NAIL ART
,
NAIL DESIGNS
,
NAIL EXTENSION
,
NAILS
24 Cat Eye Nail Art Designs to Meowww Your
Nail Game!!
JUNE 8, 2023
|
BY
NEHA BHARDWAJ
* * * * *
Each entry above should be retyped exactly, with nothing missed.

NAIL ART
,
NAIL DESIGNS
,
NAIL EXTENSION
,
NAILS
24 Cat Eye Nail Art Designs to Meowww Your
Nail Game!!
JUNE 8, 2023
|
BY
NEHA BHARDWAJ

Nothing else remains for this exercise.